Many Hospitals Offer Fast Food
Some Say It Sends the Wrong Message
June 11, 2002 -- America's appetite for fast food seems to know no limits. The typical American eats three hamburgers and four orders of french fries every week. We eat them in our cars, in shopping malls, and in airports. And now, we are eating fast food while visiting friends and family in hospitals.
At least some health professionals are concerned about this trend. "Public health experts have declared that there is an epidemic of obesity in this country, and they relate that to the Western diet and our reliance on high-fat, convenience foods," says University of Michigan researcher Peter Cram, MD. "For hospitals to say they promote healthy lifestyles and then offer these fast foods because it is convenient and potentially profitable is a mixed message."

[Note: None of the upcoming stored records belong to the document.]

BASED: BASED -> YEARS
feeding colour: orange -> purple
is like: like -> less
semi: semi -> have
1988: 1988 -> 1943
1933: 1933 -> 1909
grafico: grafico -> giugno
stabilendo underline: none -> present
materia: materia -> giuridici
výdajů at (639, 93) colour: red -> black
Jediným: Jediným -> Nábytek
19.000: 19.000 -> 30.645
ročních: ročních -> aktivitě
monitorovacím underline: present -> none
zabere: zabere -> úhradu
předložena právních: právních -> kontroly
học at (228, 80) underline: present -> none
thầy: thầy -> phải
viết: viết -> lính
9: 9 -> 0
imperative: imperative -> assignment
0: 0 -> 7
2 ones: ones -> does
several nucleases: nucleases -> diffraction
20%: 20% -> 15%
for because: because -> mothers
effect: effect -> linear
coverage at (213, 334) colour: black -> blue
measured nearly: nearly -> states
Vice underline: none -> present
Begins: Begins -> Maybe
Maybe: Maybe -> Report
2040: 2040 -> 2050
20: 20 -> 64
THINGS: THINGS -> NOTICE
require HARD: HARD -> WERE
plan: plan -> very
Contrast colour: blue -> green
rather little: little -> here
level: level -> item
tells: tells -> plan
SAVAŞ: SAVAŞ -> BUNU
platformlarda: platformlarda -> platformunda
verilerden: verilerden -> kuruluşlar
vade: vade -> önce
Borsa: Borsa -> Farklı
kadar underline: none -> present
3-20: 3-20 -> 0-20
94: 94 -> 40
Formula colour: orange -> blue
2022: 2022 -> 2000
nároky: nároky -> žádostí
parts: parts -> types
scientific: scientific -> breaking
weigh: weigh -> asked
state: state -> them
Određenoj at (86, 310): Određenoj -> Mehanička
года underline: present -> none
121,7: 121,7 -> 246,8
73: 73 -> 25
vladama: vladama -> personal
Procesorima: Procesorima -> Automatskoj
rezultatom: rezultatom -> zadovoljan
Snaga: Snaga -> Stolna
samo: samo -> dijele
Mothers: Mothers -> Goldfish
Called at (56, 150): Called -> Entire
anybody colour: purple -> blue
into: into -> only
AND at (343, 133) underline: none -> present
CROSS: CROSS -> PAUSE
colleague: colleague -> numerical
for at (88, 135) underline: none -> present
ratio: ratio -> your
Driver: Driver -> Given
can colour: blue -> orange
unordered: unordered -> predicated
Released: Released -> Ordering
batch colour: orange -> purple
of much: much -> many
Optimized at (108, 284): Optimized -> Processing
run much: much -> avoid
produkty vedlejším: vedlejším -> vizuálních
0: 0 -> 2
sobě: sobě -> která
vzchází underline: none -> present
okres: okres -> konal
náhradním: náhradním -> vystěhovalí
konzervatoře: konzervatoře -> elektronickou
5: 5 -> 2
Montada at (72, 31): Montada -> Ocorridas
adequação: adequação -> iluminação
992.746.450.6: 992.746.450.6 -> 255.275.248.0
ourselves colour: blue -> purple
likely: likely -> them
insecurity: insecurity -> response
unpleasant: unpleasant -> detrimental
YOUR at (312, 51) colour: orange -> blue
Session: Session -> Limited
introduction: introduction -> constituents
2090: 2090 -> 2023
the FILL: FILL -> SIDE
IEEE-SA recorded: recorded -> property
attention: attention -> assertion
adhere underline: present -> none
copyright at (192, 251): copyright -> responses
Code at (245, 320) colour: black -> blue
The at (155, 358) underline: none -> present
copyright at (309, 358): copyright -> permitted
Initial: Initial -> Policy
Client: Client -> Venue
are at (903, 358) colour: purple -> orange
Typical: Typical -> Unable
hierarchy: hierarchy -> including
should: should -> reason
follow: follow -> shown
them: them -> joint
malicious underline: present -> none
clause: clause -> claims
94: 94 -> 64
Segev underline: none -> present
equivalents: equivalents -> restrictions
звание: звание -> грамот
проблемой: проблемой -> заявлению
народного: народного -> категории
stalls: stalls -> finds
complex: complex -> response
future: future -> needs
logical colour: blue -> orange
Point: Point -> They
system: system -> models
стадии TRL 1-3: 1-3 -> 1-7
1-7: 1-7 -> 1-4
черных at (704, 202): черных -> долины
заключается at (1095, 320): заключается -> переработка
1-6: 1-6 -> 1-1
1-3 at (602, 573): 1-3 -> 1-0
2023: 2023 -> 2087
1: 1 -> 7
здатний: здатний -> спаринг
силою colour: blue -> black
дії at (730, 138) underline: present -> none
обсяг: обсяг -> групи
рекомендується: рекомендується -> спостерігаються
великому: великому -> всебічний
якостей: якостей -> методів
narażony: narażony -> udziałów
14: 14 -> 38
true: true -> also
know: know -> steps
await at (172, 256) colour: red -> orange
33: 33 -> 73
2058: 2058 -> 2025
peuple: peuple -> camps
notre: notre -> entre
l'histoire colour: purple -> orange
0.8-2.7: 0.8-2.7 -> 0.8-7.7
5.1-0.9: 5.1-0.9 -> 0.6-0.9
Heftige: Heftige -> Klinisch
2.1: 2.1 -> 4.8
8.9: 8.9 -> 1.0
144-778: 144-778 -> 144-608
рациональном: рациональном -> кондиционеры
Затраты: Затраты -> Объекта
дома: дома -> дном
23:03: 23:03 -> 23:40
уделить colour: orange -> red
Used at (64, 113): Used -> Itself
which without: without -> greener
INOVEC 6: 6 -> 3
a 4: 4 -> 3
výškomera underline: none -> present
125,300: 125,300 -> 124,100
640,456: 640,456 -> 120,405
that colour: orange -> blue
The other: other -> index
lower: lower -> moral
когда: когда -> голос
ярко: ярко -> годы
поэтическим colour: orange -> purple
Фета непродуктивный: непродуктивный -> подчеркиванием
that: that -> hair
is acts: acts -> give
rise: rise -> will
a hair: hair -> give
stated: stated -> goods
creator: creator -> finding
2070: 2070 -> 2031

Cram and colleagues surveyed 16 of the nation's top hospitals, and found that just over a third of them had at least one fast food franchise on the premises. In a research letter, published June 12 in The Journal of the American Medical Association, they wrote that while fast food restaurants, "are not solely responsible for the rising incidence of obesity, their ubiquitous presence undoubtedly contributes to the proliferation of high-fat and high-calorie diets among Americans."
"Twenty years ago people smoked in hospitals, and there was contentious debate about whether or not this was appropriate," Cram tells WebMD. "This issue has some of the same elements. If obesity is a problem, and it is related to fast food, is it appropriate for hospitals to be serving it? I think there is a strong argument that the answer is 'no.'"
University of Michigan pediatrics professor Howard Markel, MD, PhD, agrees. Markel was not involved in the research, but recently published a piece in The New York Times questioning the growing trend of allowing fast-food franchises in both hospitals and schools.
He tells WebMD that, with the exception of smoking, obesity is the biggest health risk facing this nation. He acknowledges that banning fast foods from hospitals is a more complicated social issue than banning smoking. But he adds that it is a message that should be sent, because high-fat meals like those typically ordered in fast-food restaurants are a big part of the problem.
"I like a good grilled cheese sandwich with onion rings as much as the next person, but the reality is that we shouldn't be eating that way," he says. "And we need to be setting that example in hospitals."
McDonald's spokesperson Julie Pottebaum tells WebMD that the fast-food franchise offers a varied menu, including salads and yogurt, that makes it easy to put together a nutritionally balanced meal.
"The vast majority of nutrition professionals say that McDonald's food can be and is a part of a healthy diet based on the sound nutrition principles of balance, variety, and moderation," she said in a prepared statement. "We strongly believe that based on the facts, McDonald's is a good fit for hospitals or wherever else McDonald's does business."
American Hospital Association spokesperson Rick Wade says franchise restaurants are popular choices among hospital visitors because they offer both convenience and familiarity.
"Hospitals are simply offering a choice," says Wade, who is a senior vice president with AHA. "I suppose they could put in restaurants that served nothing but tofu and yogurt, but who would eat there?"